LISTED RECORDS below:
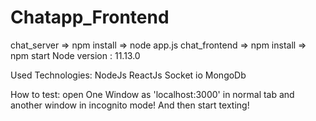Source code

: # Chatapp_Frontend

chat_server => npm install => node app.js
chat_frontend => npm install => npm start
Node version : 11.13.0

Used Technologies:
NodeJs
ReactJs
Socket io
MongoDb


How to test:
open One Window as 'localhost:3000' in normal tab and another window in incognito mode! And then start texting!
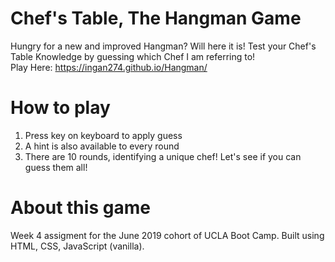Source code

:# Chef's Table, The Hangman Game
Hungry for a new and improved Hangman? Will here it is! Test your Chef's Table Knowledge by guessing which Chef I am referring to!
<br>
Play Here: https://ingan274.github.io/Hangman/
# How to play
1. Press key on keyboard to apply guess
2. A hint is also available to every round
3. There are 10 rounds, identifying a unique chef! Let's see if you can guess them all!
# About this game
Week 4 assigment for the June 2019 cohort of UCLA Boot Camp. Built using HTML, CSS, JavaScript (vanilla).
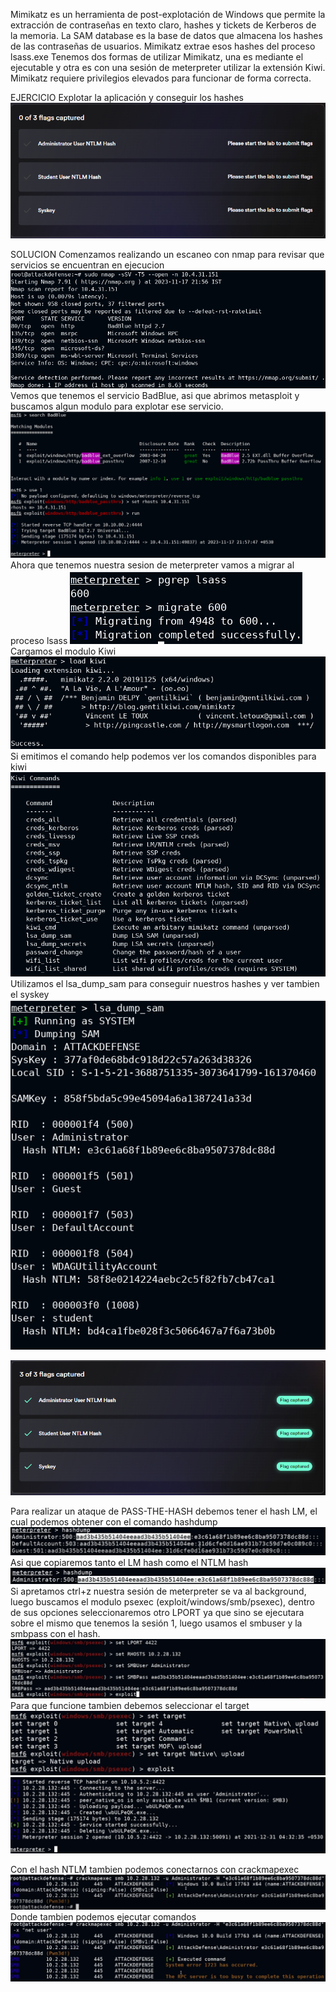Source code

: Mimikatz es un herramienta de post-explotación de Windows que permite la extracción de contraseñas en texto claro, hashes y tickets de Kerberos de la memoria.
La SAM database es la base de datos que almacena los hashes de las contraseñas de usuarios. Mimikatz extrae esos hashes del proceso lsass.exe
Tenemos dos formas de utilizar Mimikatz, una es mediante el ejecutable y otra es con una sesión de meterpreter utilizar la extensión Kiwi.
Mimikatz requiere privilegios elevados para funcionar de forma correcta.

EJERCICIO
Explotar la aplicación y conseguir los hashes
![](../../../../Images/Pasted%20image%2020231117132323.png)

SOLUCION
Comenzamos realizando un escaneo con nmap para revisar que servicios se encuentran en ejecucion
![](../../../../Images/Pasted%20image%2020231117132639.png)
Vemos que tenemos el servicio BadBlue, asi que abrimos metasploit y buscamos algun modulo para explotar ese servicio.
![](../../../../Images/Pasted%20image%2020231117132801.png)
Ahora que tenemos nuestra sesion de meterpreter vamos a migrar al proceso lsass
![](../../../../Images/Pasted%20image%2020231117132945.png)
Cargamos el modulo Kiwi
![](../../../../Images/Pasted%20image%2020231117133029.png)
Si emitimos el comando help podemos ver los comandos disponibles para kiwi
![](../../../../Images/Pasted%20image%2020231117133115.png)
Utilizamos el lsa_dump_sam para conseguir nuestros hashes y ver tambien el syskey
![](../../../../Images/Pasted%20image%2020231117133205.png)

![](../../../../Images/Pasted%20image%2020231117133313.png)


Para realizar un ataque de PASS-THE-HASH debemos tener el hash LM, el cual podemos obtener con el comando hashdump
![](../../../../Images/Pasted%20image%2020231117191846.png)
Asi que copiaremos tanto el LM hash como el NTLM hash
![](../../../../Images/Pasted%20image%2020231117191931.png)
Si apretamos ctrl+z nuestra sesión de meterpreter se va al background, luego buscamos el modulo psexec (exploit/windows/smb/psexec), dentro de sus opciones seleccionaremos otro LPORT ya que sino se ejecutara sobre el mismo que tenemos la sesión 1, luego usamos el smbuser y la smbpass con el hash. 
![](../../../../Images/Pasted%20image%2020231117192402.png)
Para que funcione tambien debemos seleccionar el target
![](../../../../Images/Pasted%20image%2020231117192543.png)
![](../../../../Images/Pasted%20image%2020231117192559.png)


Con el hash NTLM tambien podemos conectarnos con crackmapexec
![](../../../../Images/Pasted%20image%2020231117192843.png)
Donde tambien podemos ejecutar comandos
![](../../../../Images/Pasted%20image%2020231117192956.png)
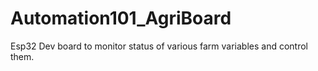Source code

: # Automation101_AgriBoard
Esp32 Dev board to monitor status of various farm variables and control them. 
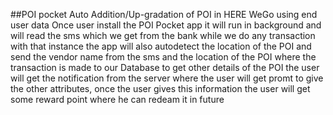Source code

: ##POI pocket
Auto Addition/Up-gradation of POI in HERE WeGo using end user data
Once user install the POI Pocket app it will run in background and will read the sms which we get from the bank while we do any transaction
with that instance the app will also autodetect the location of the POI and send the vendor name from the sms and the location of the POI where the transaction is made to our Database
to get other details of the POI the user will get the notification from the server where the user will get promt to give the other attributes, once the user gives this information the user will get some reward point where he can redeam it in future
 
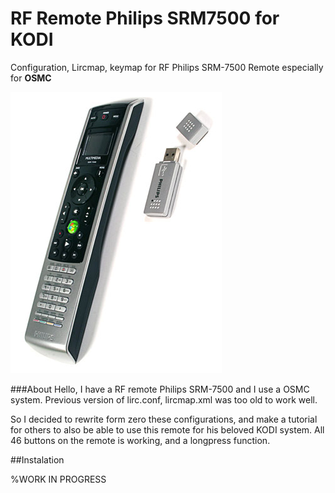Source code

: # RF Remote Philips SRM7500 for KODI
Configuration, Lircmap, keymap for RF Philips SRM-7500 Remote especially for **OSMC**

![Photo of the SRM-7500](https://raw.githubusercontent.com/Matis253/SRM7500-kodi/master/SRM7500.jpg)

###About
Hello, I have a RF remote Philips SRM-7500 and I use a OSMC system. Previous version of lirc.conf, lircmap.xml was too old to work well.

So I decided to rewrite form zero these configurations, and make a tutorial for others to also be able to use this remote for his beloved KODI system.
All 46 buttons on the remote is working, and a longpress function.

##Instalation

%WORK IN PROGRESS
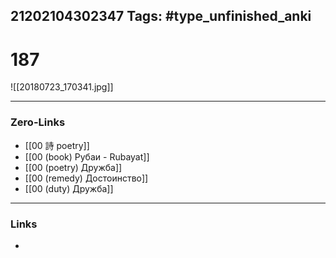 21202104302347
Tags: #type_unfinished_anki 
---
# 187

![[20180723_170341.jpg]]

---
### Zero-Links
- [[00 詩 poetry]]
- [[00 (book) Рубаи - Rubayat]]
- [[00 (poetry) Дружба]]
- [[00 (remedy) Достоинство]]
- [[00 (duty) Дружба]]
---
### Links
-
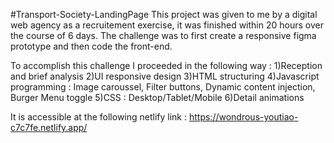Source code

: #Transport-Society-LandingPage
 This project was given to me by a
 digital web agency as a recruitement exercise, it was finished within 20 hours over the course of 6 days.
 The challenge was to first create a responsive figma prototype and then code the front-end.

 To accomplish this challenge I proceeded in the following way : 
 1)Reception and brief analysis
 2)UI responsive design 
 3)HTML structuring 
 4)Javascript programming : Image caroussel, Filter buttons, Dynamic content injection, Burger Menu toggle 
 5)CSS : Desktop/Tablet/Mobile
 6)Detail animations 
 
 It is accessible at the following netlify link :
 https://wondrous-youtiao-c7c7fe.netlify.app/
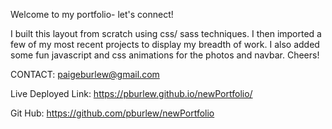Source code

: Welcome to my portfolio- let's connect! 

I built this layout from scratch using css/ sass techniques. I then imported a few of my most recent projects to display my breadth of work. I also added some fun javascript and css animations for the photos and navbar. Cheers! 

CONTACT: paigeburlew@gmail.com 

Live Deployed Link: https://pburlew.github.io/newPortfolio/

Git Hub: https://github.com/pburlew/newPortfolio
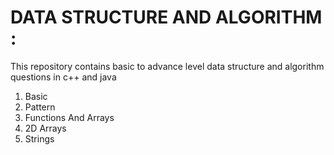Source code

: # DATA STRUCTURE AND ALGORITHM :
This repository contains basic to advance level data structure and algorithm questions in c++ and java
1. Basic
2. Pattern
3. Functions And Arrays
4. 2D Arrays
5. Strings
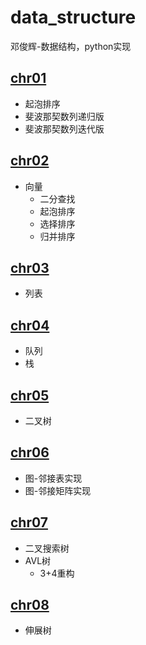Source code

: # data_structure
邓俊辉-数据结构，python实现
## [chr01](./chr01.py)
- 起泡排序
- 斐波那契数列递归版
- 斐波那契数列迭代版
## [chr02](./chr02.py)
- 向量
    - 二分查找
    - 起泡排序
    - 选择排序
    - 归并排序
## [chr03](./chr03.py)
- 列表
## [chr04](./chr04.py)
- 队列
- 栈
## [chr05](./chr05.py)
- 二叉树
## [chr06](./chr06.py)
- 图-邻接表实现
- 图-邻接矩阵实现
## [chr07](./chr07.py)
- 二叉搜索树
- AVL树
    - 3+4重构
## [chr08](./chr08.py)
- 伸展树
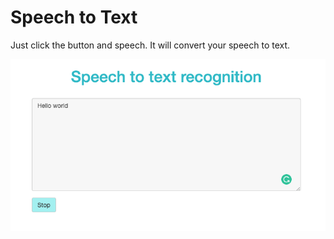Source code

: # Speech to Text

Just click the button and speech. It will convert your speech to text.

![alt speech to text](https://github.com/beyond88/speech-to-text/blob/main/assets/img/speech-to-text.png)
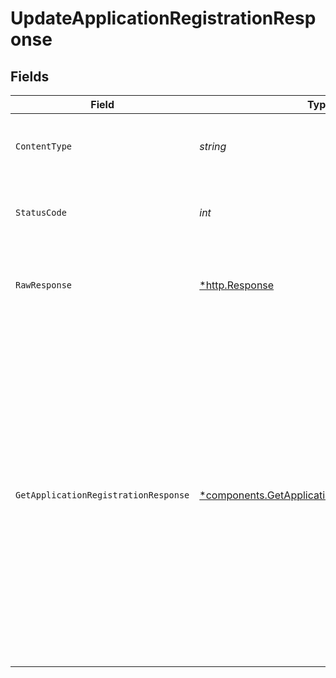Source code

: # UpdateApplicationRegistrationResponse


## Fields

| Field                                                                                                                                                                                                                                                                                                                                         | Type                                                                                                                                                                                                                                                                                                                                          | Required                                                                                                                                                                                                                                                                                                                                      | Description                                                                                                                                                                                                                                                                                                                                   | Example                                                                                                                                                                                                                                                                                                                                       |
| --------------------------------------------------------------------------------------------------------------------------------------------------------------------------------------------------------------------------------------------------------------------------------------------------------------------------------------------- | --------------------------------------------------------------------------------------------------------------------------------------------------------------------------------------------------------------------------------------------------------------------------------------------------------------------------------------------- | --------------------------------------------------------------------------------------------------------------------------------------------------------------------------------------------------------------------------------------------------------------------------------------------------------------------------------------------- | --------------------------------------------------------------------------------------------------------------------------------------------------------------------------------------------------------------------------------------------------------------------------------------------------------------------------------------------- | --------------------------------------------------------------------------------------------------------------------------------------------------------------------------------------------------------------------------------------------------------------------------------------------------------------------------------------------- |
| `ContentType`                                                                                                                                                                                                                                                                                                                                 | *string*                                                                                                                                                                                                                                                                                                                                      | :heavy_check_mark:                                                                                                                                                                                                                                                                                                                            | HTTP response content type for this operation                                                                                                                                                                                                                                                                                                 |                                                                                                                                                                                                                                                                                                                                               |
| `StatusCode`                                                                                                                                                                                                                                                                                                                                  | *int*                                                                                                                                                                                                                                                                                                                                         | :heavy_check_mark:                                                                                                                                                                                                                                                                                                                            | HTTP response status code for this operation                                                                                                                                                                                                                                                                                                  |                                                                                                                                                                                                                                                                                                                                               |
| `RawResponse`                                                                                                                                                                                                                                                                                                                                 | [*http.Response](https://pkg.go.dev/net/http#Response)                                                                                                                                                                                                                                                                                        | :heavy_check_mark:                                                                                                                                                                                                                                                                                                                            | Raw HTTP response; suitable for custom response parsing                                                                                                                                                                                                                                                                                       |                                                                                                                                                                                                                                                                                                                                               |
| `GetApplicationRegistrationResponse`                                                                                                                                                                                                                                                                                                          | [*components.GetApplicationRegistrationResponse](../../models/components/getapplicationregistrationresponse.md)                                                                                                                                                                                                                               | :heavy_minus_sign:                                                                                                                                                                                                                                                                                                                            | Details about the application registration being updated.                                                                                                                                                                                                                                                                                     | {<br/>"id": "c300cc33-2d33-4754-b086-a98e0fcd36fb",<br/>"status": "approved",<br/>"application": {<br/>"id": "c15e2460-ba40-431d-9df0-4957fcff7cda",<br/>"name": "App 1"<br/>},<br/>"api": {<br/>"id": "86f637b7-cd95-478b-9b02-d770618f641c",<br/>"name": "Great Stuff",<br/>"version": "v1"<br/>},<br/>"created_at": "2022-12-22T20:13:07.305Z",<br/>"updated_at": "2022-12-22T20:13:36.710Z"<br/>} |
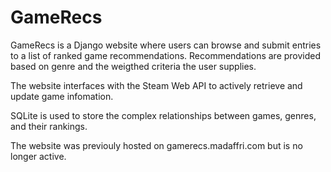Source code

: # GameRecs
GameRecs is a Django website where users can browse and submit entries to a list of ranked game recommendations. Recommendations are provided based on genre and the weigthed criteria the user supplies.

The website interfaces with the Steam Web API to actively retrieve and update game infomation.

SQLite is used to store the complex relationships between games, genres, and their rankings.

The website was previouly hosted on gamerecs.madaffri.com but is no longer active.
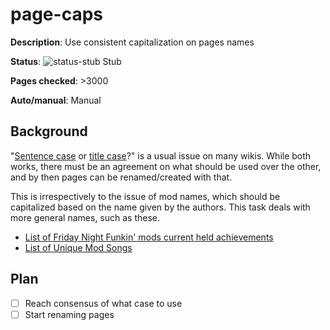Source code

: # page-caps

**Description**: Use consistent capitalization on pages names

**Status**: ![status-stub] Stub

**Pages checked**: >3000

**Auto/manual**: Manual

## Background

"[Sentence case](https://fridaynightfunking.fandom.com/wiki/List_of_Friday_Night_Funkin%27_mods_current_held_achievements) or [title case](https://fridaynightfunking.fandom.com/wiki/List_of_Unique_Mod_Songs)?" is a usual issue on many wikis. While both works, there must be an agreement on what should be used over the other, and by then pages can be renamed/created with that.

This is irrespectively to the issue of mod names, which should be capitalized based on the name given by the authors. This task deals with more general names, such as these.

- [List of Friday Night Funkin' mods current held achievements](https://fridaynightfunking.fandom.com/wiki/List_of_Friday_Night_Funkin%27_mods_current_held_achievements)
- [List of Unique Mod Songs](https://fridaynightfunking.fandom.com/wiki/List_of_Unique_Mod_Songs)
## Plan

- [ ] Reach consensus of what case to use
- [ ] Start renaming pages

<!-- status start -->
[status-done]: https://upload.wikimedia.org/wikipedia/commons/thumb/4/41/Symbol_confirmed.svg/16px-Symbol_confirmed.svg.png
[status-wait]: https://upload.wikimedia.org/wikipedia/commons/thumb/5/54/Symbol_wait.svg/16px-Symbol_wait.svg.png
[status-stub]: https://upload.wikimedia.org/wikipedia/commons/thumb/f/f5/Symbol_stub_class.svg/16px-Symbol_stub_class.svg.png
[status-ongo]: https://upload.wikimedia.org/wikipedia/commons/thumb/9/94/Symbol_support_vote.svg/16px-Symbol_support_vote.svg.png
[status-done]: https://upload.wikimedia.org/wikipedia/commons/thumb/4/41/Symbol_confirmed.svg/16px-Symbol_confirmed.svg.png
<!-- status end -->
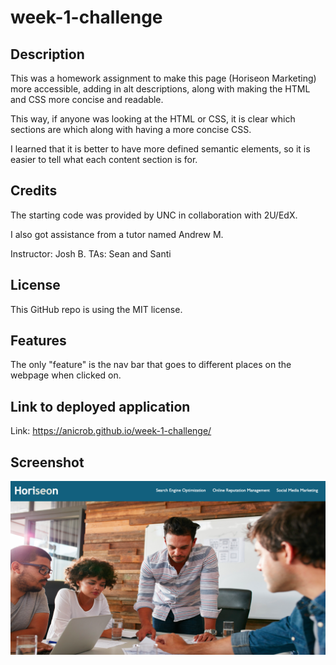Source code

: # week-1-challenge

## Description

This was a homework assignment to make this page (Horiseon Marketing) more accessible, adding in alt descriptions, along with making the HTML and CSS more concise and readable. 

This way, if anyone was looking at the HTML or CSS, it is clear which sections are which along with having a more concise CSS. 

I learned that it is better to have more defined semantic elements, so it is easier to tell what each content section is for. 

## Credits

The starting code was provided by UNC in collaboration with 2U/EdX.

I also got assistance from a tutor named Andrew M.

Instructor: Josh B.
TAs: Sean and Santi

## License

This GitHub repo is using the MIT license. 

## Features

The only "feature" is the nav bar that goes to different places on the webpage when clicked on. 

## Link to deployed application
Link: https://anicrob.github.io/week-1-challenge/
## Screenshot
![Screenshot](./Develop/assets/images/Screen%20Shot%202023-03-21%20at%204.40.30%20PM.png)
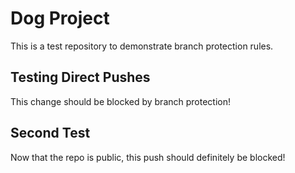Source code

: # Dog Project

This is a test repository to demonstrate branch protection rules.

## Testing Direct Pushes

This change should be blocked by branch protection!

## Second Test

Now that the repo is public, this push should definitely be blocked!
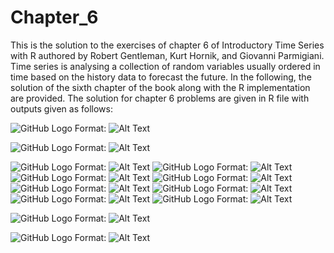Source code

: # Chapter_6

This is the solution to the exercises of chapter 6 of Introductory Time Series with R authored by Robert Gentleman, Kurt Hornik, and Giovanni Parmigiani.   Time series is analysing a collection of random variables usually ordered in time based on the history data to forecast the future. In the following, the solution of the sixth chapter of the book along with the R implementation are provided.  The solution for chapter 6 problems are given in R file with outputs given as follows: 

![GitHub Logo](/quad1.png)
Format: ![Alt Text](https://github.com/vahidNaghshin/Chapter_6/blob/master/autocor.png)

![GitHub Logo](/quad1.png)
Format: ![Alt Text](https://github.com/vahidNaghshin/Chapter_6/blob/master/autocor2.png)

![GitHub Logo](/quad1.png)
Format: ![Alt Text](https://github.com/vahidNaghshin/Chapter_6/blob/master/tssimultaed.png)
![GitHub Logo](/quad1.png)
Format: ![Alt Text](https://github.com/vahidNaghshin/Chapter_6/blob/master/twosimultedseries.png)
![GitHub Logo](/quad1.png)
Format: ![Alt Text](https://github.com/vahidNaghshin/Chapter_6/blob/master/autox2.png)
![GitHub Logo](/quad1.png)
Format: ![Alt Text](https://github.com/vahidNaghshin/Chapter_6/blob/master/APplot.png)
![GitHub Logo](/quad1.png)
Format: ![Alt Text](https://github.com/vahidNaghshin/Chapter_6/blob/master/pacfAP.gls.png)
![GitHub Logo](/quad1.png)
Format: ![Alt Text](https://github.com/vahidNaghshin/Chapter_6/blob/master/bestARMAResidual.png)
![GitHub Logo](/quad1.png)
Format: ![Alt Text](https://github.com/vahidNaghshin/Chapter_6/blob/master/APpred.png)
![GitHub Logo](/quad1.png)
Format: ![Alt Text](https://github.com/vahidNaghshin/Chapter_6/blob/master/plotandacf.png)

![GitHub Logo](/quad1.png)
Format: ![Alt Text](https://github.com/vahidNaghshin/Chapter_6/blob/master/PlotxACF.png)

![GitHub Logo](/quad1.png)
Format: ![Alt Text](https://github.com/vahidNaghshin/Chapter_6/blob/master/partialACF.png)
End of LISTED RECORDS.
* **WHAT NEEDS TO BE DONE**
Please print the lines exactly, from the top of the material through the line with "Ahora que tenemos", and omit the pictures.

* **OUTPUT**
Source code

: # Chatapp_Frontend

chat_server => npm install => node app.js
chat_frontend => npm install => npm start
Node version : 11.13.0

Used Technologies:
NodeJs
ReactJs
Socket io
MongoDb


How to test:
open One Window as 'localhost:3000' in normal tab and another window in incognito mode! And then start texting!
Source code

:# Chef's Table, The Hangman Game
Hungry for a new and improved Hangman? Will here it is! Test your Chef's Table Knowledge by guessing which Chef I am referring to!
<br>
Play Here: https://ingan274.github.io/Hangman/
# How to play
1. Press key on keyboard to apply guess
2. A hint is also available to every round
3. There are 10 rounds, identifying a unique chef! Let's see if you can guess them all!
# About this game
Week 4 assigment for the June 2019 cohort of UCLA Boot Camp. Built using HTML, CSS, JavaScript (vanilla).
Source code

: Mimikatz es un herramienta de post-explotación de Windows que permite la extracción de contraseñas en texto claro, hashes y tickets de Kerberos de la memoria.
La SAM database es la base de datos que almacena los hashes de las contraseñas de usuarios. Mimikatz extrae esos hashes del proceso lsass.exe
Tenemos dos formas de utilizar Mimikatz, una es mediante el ejecutable y otra es con una sesión de meterpreter utilizar la extensión Kiwi.
Mimikatz requiere privilegios elevados para funcionar de forma correcta.

EJERCICIO
Explotar la aplicación y conseguir los hashes
![](../../../../Images/Pasted%20image%2020231117132323.png)

SOLUCION
Comenzamos realizando un escaneo con nmap para revisar que servicios se encuentran en ejecucion
![](../../../../Images/Pasted%20image%2020231117132639.png)
Vemos que tenemos el servicio BadBlue, asi que abrimos metasploit y buscamos algun modulo para explotar ese servicio.
![](../../../../Images/Pasted%20image%2020231117132801.png)
Ahora que tenemos nuestra sesion de meterpreter vamos a migrar al proceso lsass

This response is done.